--- Passage to read Enclosed Below ---

Saturday, October 1, 2011

HOW LOS ANGELES MADE ITS REPUTATION AS THE ART WORLD’S OUTSIDER CITY





How Los Angeles made its reputation as the art world’s outsider city
By Andrew Berardini From issue 228, October 2011
Published online 30 Sep 11 (Features)

Los Angeles, one could say, is defined by its weather: clear sunshine streaming over palm trees gently swaying in balmy breezes. Or we could maybe wax poetic about the attractive beaches and the sandy girls, or perhaps even the picture industry and its glamorous denizens with their chilly artifice and febrile scandals. But we would not be the first. If Los Angeles were just these things it would be little more than superficial advertorial, empty truisms and false-ish cliches you could glean from a cheap postcard or two, a glossy developer’s brochure. It’s not so easy actually. Los Angeles is defined ultimately by what all cities are defined by, its people and the accumulated efforts of those individuals over time. Its art is no different.

Angelenos have been doing an awful lot of navel-gazing recently, prompted by a $10m grant from the Getty to do so on a grand institutional scale. “Pacific Standard Time: Art in Los Angeles, 1945-1980”, the initiative that absorbed the funds, includes over 60 exhibitions, a performance festival, a parade, the unveiling of all the information gleaned from collected archives, countless interviews, researchers gathering every show card and poster, letter and loan agreement that ever passed a significant or would-be significant hand. And of course, it’s not just questioning where we Angelenos have been, but where we are now and, maybe, where we are going.

The place to be

Los Angeles has always been a good place to be an artist. There is, of course, the oft-mentioned climate (Ed Moses paints outside and because of this couldn’t live in New York), but also studio space here has long been abundant and cheap. And one of the few benefits of proximity to the entertainment industry is fabrication: prop makers, their materials and methods have long helped more than a few artists, both with jobs and services. Rent has gone up dramatically in the past 15 years or so, but you can still find a room in a punk house in Echo Park or Boyle Heights for $400 to $500 a month if you hang around long enough, though quite a few artists live out of their studios. There are more galleries here than any other city in the US outside of New York, but the pressure of the market is much less. And, as a great asset, there is solitude, imposed often by cars, as Charles Bukowski wrote in the introduction to Anthology of Los Angeles Poetry in 1972: “I think that it is important to know that a man or woman, writer or not, can find more isolation in Los Angeles than in Boise, Idaho. Or, all things being fair, he can with a telephone (if he has a telephone) have 19 people over drinking and talking with him in an hour and half.” Or put more simply, in LA, artists have a community when they need it and isolation to work when they don’t.

--- End of Enclosed Passage to read ---

### Aim of the exercise
Answer these questions using the article on Los Angeles art:
1. How large was the grant from the Getty?
2. What monthly rent range does the article give for a room in a punk house in Echo Park or Boyle Heights?
3. In what year did Charles Bukowski write the introduction to Anthology of Los Angeles Poetry?
The data that follow have no connection to the article on Los Angeles art.

--- Data provided Enclosed Below ---

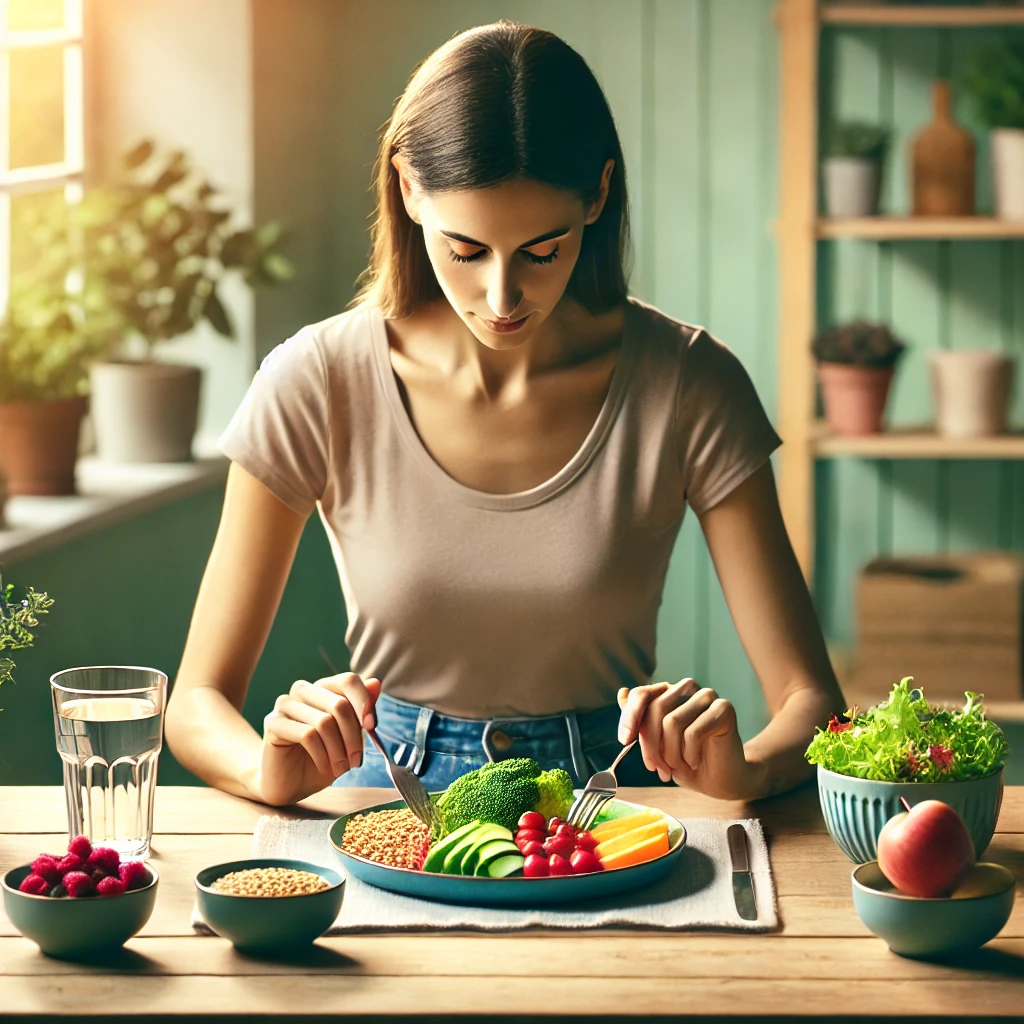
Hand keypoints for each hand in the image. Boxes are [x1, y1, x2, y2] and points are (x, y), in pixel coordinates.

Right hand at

--- End of Enclosed Data provided ---

### Answer area
1. $10m.
2. $400 to $500 a month.
3. 1972.